▸ Problem to work on
Only the pictures are dropped; the lines of the material that follow are returned exactly.

▸ The data
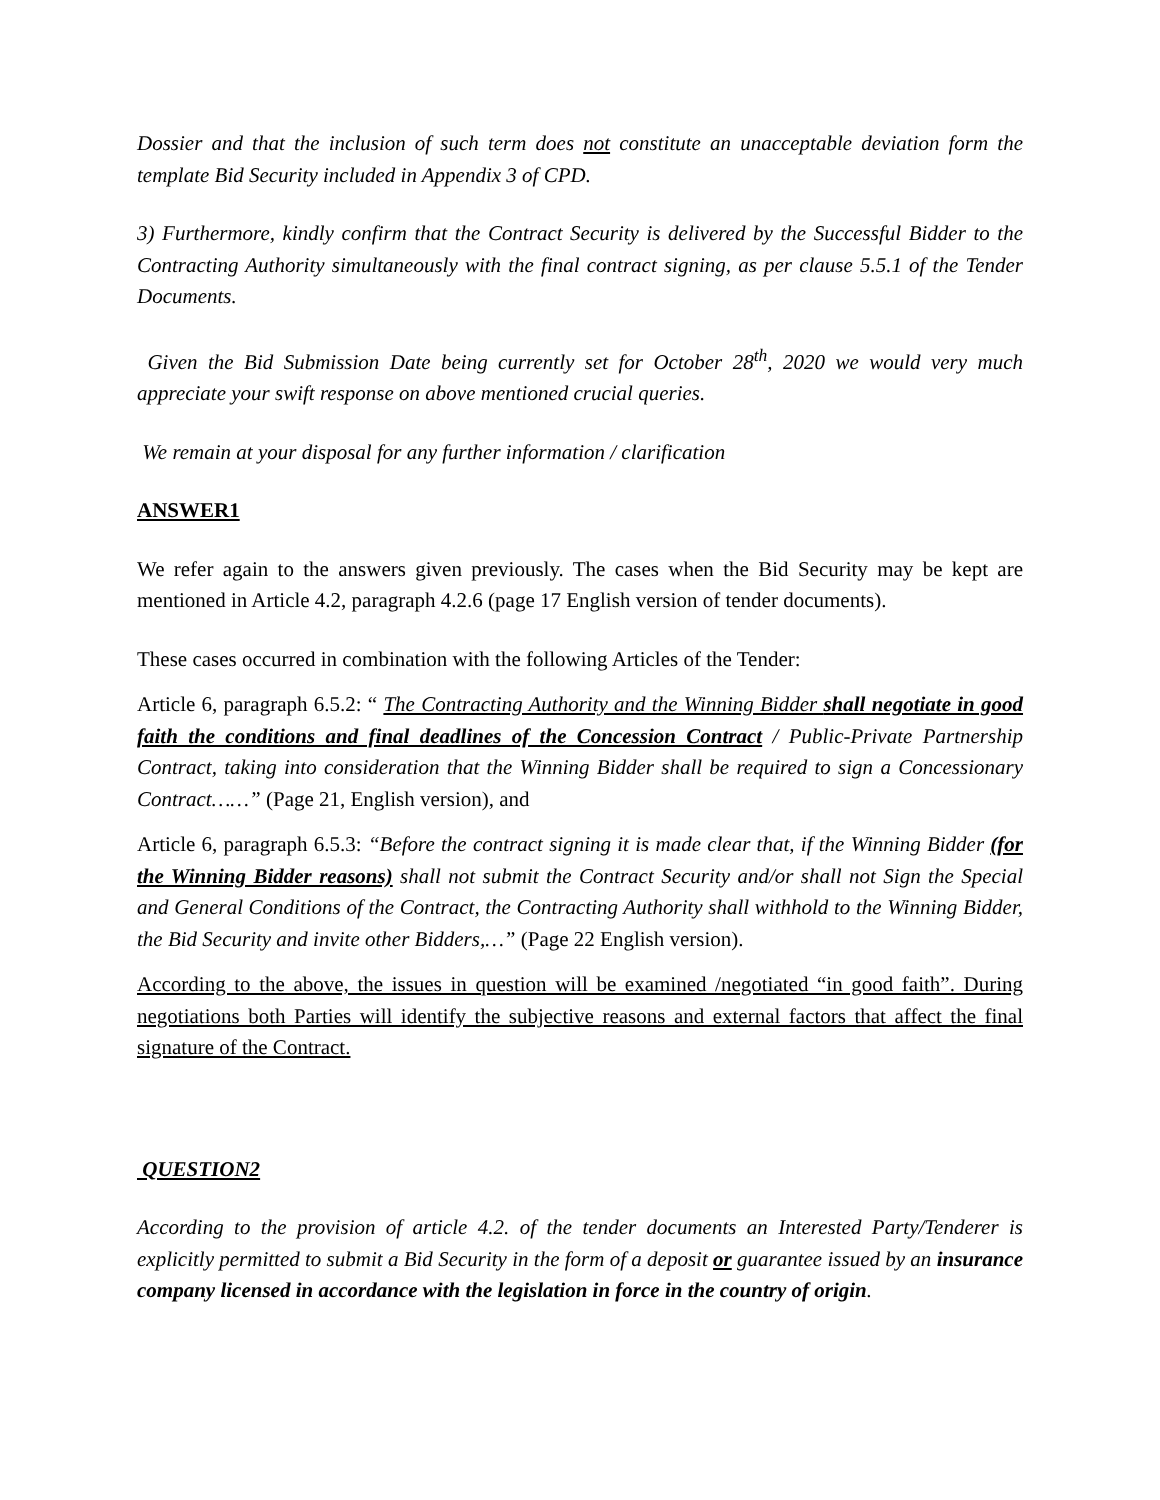Dossier and that the inclusion of such term does not constitute an unacceptable deviation form the template Bid Security included in Appendix 3 of CPD.
3) Furthermore, kindly confirm that the Contract Security is delivered by the Successful Bidder to the Contracting Authority simultaneously with the final contract signing, as per clause 5.5.1 of the Tender Documents.
Given the Bid Submission Date being currently set for October 28<sup>th</sup>, 2020 we would very much appreciate your swift response on above mentioned crucial queries.
We remain at your disposal for any further information / clarification
ANSWER1
We refer again to the answers given previously. The cases when the Bid Security may be kept are mentioned in Article 4.2, paragraph 4.2.6 (page 17 English version of tender documents).
These cases occurred in combination with the following Articles of the Tender:
Article 6, paragraph 6.5.2: “ The Contracting Authority and the Winning Bidder shall negotiate in good faith the conditions and final deadlines of the Concession Contract / Public-Private Partnership Contract, taking into consideration that the Winning Bidder shall be required to sign a Concessionary Contract……” (Page 21, English version), and
Article 6, paragraph 6.5.3: “Before the contract signing it is made clear that, if the Winning Bidder (for the Winning Bidder reasons) shall not submit the Contract Security and/or shall not Sign the Special and General Conditions of the Contract, the Contracting Authority shall withhold to the Winning Bidder, the Bid Security and invite other Bidders,…” (Page 22 English version).
According to the above, the issues in question will be examined /negotiated “in good faith”. During negotiations both Parties will identify the subjective reasons and external factors that affect the final signature of the Contract.
QUESTION2
According to the provision of article 4.2. of the tender documents an Interested Party/Tenderer is explicitly permitted to submit a Bid Security in the form of a deposit or guarantee issued by an insurance company licensed in accordance with the legislation in force in the country of origin.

▸ Result below
Dossier and that the inclusion of such term does not constitute an unacceptable deviation form the template Bid Security included in Appendix 3 of CPD.
3) Furthermore, kindly confirm that the Contract Security is delivered by the Successful Bidder to the Contracting Authority simultaneously with the final contract signing, as per clause 5.5.1 of the Tender Documents.
Given the Bid Submission Date being currently set for October 28<sup>th</sup>, 2020 we would very much appreciate your swift response on above mentioned crucial queries.
We remain at your disposal for any further information / clarification
ANSWER1
We refer again to the answers given previously. The cases when the Bid Security may be kept are mentioned in Article 4.2, paragraph 4.2.6 (page 17 English version of tender documents).
These cases occurred in combination with the following Articles of the Tender:
Article 6, paragraph 6.5.2: “ The Contracting Authority and the Winning Bidder shall negotiate in good faith the conditions and final deadlines of the Concession Contract / Public-Private Partnership Contract, taking into consideration that the Winning Bidder shall be required to sign a Concessionary Contract……” (Page 21, English version), and
Article 6, paragraph 6.5.3: “Before the contract signing it is made clear that, if the Winning Bidder (for the Winning Bidder reasons) shall not submit the Contract Security and/or shall not Sign the Special and General Conditions of the Contract, the Contracting Authority shall withhold to the Winning Bidder, the Bid Security and invite other Bidders,…” (Page 22 English version).
According to the above, the issues in question will be examined /negotiated “in good faith”. During negotiations both Parties will identify the subjective reasons and external factors that affect the final signature of the Contract.
QUESTION2
According to the provision of article 4.2. of the tender documents an Interested Party/Tenderer is explicitly permitted to submit a Bid Security in the form of a deposit or guarantee issued by an insurance company licensed in accordance with the legislation in force in the country of origin.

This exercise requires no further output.